Боги благоволили Монтегю? Какая удача для него. Сомневалась, что он сам в это верит, но ему требовалось создать иллюзию своей правоты, абсолютной истинности своего плана. Если бы он повторил свою историю достаточно раз, она превратилась бы в правду.

– Вы уже правите Эйсландией, и у вас есть крепость в Парсусе. Разве этого недостаточно?

Он усмехнулся.

– Крепость – смелое слово для небольшого дома со сквозняками. Тебе не довелось побывать в Парсусе, верно?

– Нет.

Он рассказал, что его отец распределял свое время между тремя фермами, которыми Монтегю владели на протяжении многих поколений: одна в Парсусе и две на возвышенностях недалеко от Хеллсмауса, где разводили овец и выращивали сельскохозяйственные культуры. Эти три хозяйства едва позволяли прокормиться и платить немногим наемным рабочим. Скудные налоги, которые собирал его отец, шли на оплату небольшого штата чиновников, а казна всегда была пустой. Я спросила о его матери, и он ответил, что никогда не знал ее – она умерла, когда он был еще ребенком. В доме жили только он, его отец и несколько рабочих, которые приходили и уходили. Такая одинокая жизнь.

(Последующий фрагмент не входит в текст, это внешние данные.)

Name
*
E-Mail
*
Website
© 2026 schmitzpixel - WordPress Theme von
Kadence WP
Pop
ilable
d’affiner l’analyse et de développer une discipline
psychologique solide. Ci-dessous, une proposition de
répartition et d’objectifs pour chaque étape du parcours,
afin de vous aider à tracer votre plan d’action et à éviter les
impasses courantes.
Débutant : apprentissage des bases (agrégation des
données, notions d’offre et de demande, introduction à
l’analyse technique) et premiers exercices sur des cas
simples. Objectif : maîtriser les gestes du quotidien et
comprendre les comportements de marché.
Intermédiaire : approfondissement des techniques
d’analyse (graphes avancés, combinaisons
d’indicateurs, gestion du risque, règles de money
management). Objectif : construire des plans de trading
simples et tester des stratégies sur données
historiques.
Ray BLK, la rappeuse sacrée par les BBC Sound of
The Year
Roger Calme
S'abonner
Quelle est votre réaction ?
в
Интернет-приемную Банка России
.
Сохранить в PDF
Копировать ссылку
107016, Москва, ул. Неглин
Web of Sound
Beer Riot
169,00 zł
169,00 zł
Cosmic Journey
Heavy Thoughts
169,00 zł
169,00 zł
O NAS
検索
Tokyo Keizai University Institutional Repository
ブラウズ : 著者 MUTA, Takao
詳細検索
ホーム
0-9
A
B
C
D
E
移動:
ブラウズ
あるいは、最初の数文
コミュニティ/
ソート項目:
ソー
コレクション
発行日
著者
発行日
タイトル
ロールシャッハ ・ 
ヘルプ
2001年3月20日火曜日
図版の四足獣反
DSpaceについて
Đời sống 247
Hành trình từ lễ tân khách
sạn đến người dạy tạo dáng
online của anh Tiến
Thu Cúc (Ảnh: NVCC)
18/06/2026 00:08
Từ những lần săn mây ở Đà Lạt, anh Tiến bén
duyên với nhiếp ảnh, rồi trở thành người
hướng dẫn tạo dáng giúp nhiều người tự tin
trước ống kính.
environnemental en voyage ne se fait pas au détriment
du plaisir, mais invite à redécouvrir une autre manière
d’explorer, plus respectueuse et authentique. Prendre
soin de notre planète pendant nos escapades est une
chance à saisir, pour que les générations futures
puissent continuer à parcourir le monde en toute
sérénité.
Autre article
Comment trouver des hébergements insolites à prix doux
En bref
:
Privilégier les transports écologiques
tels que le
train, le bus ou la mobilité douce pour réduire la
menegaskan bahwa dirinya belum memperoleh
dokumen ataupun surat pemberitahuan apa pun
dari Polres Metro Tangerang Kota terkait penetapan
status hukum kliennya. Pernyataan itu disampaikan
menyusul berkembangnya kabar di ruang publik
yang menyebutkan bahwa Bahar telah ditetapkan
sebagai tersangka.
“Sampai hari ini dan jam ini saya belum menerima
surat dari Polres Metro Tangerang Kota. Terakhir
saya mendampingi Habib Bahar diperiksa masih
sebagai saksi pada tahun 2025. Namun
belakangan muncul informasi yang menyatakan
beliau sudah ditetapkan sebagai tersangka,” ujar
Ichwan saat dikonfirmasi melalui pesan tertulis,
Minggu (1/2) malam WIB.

– А потом, когда мне было двенадцать, я вместе с отцом посетил биржу Белленджеров. Тогда там собиралось гораздо меньше народу, в основном фермеры, но для меня она все равно казалась огромной. Я стоял с широко раскрытыми глазами. – Его ноздри раздувались, будто собственная наивность раздражала его. Он выпил еще. Неужели он высмеял себя? Зеленого юнца, изображавшего короля? – Я никогда не видел столько торговцев и столько товаров в одном месте. Каждый уголок наполняли шум, еда и возможности. Воздух трещал. Я не мог поверить. Весь мир был у каждого под рукой – кроме, разве что, короля и его сына.

Карсен Белленджер проводил экскурсию для моего отца. Я шел позади, вместе с другими Белленджерами. Джейсу в то время было семь или восемь, сопляк, который даже не знал, сколько у него возможностей. Карсен долго рассказывал об истории Белленджеров, пытаясь убедить моего отца, что они были первой семьей Эйсландии, приехавшей сюда задолго до Монтегю. Мой отец попросил показать ему хранилище со всей историей, написанной там, и знаешь, что Карсен сказал?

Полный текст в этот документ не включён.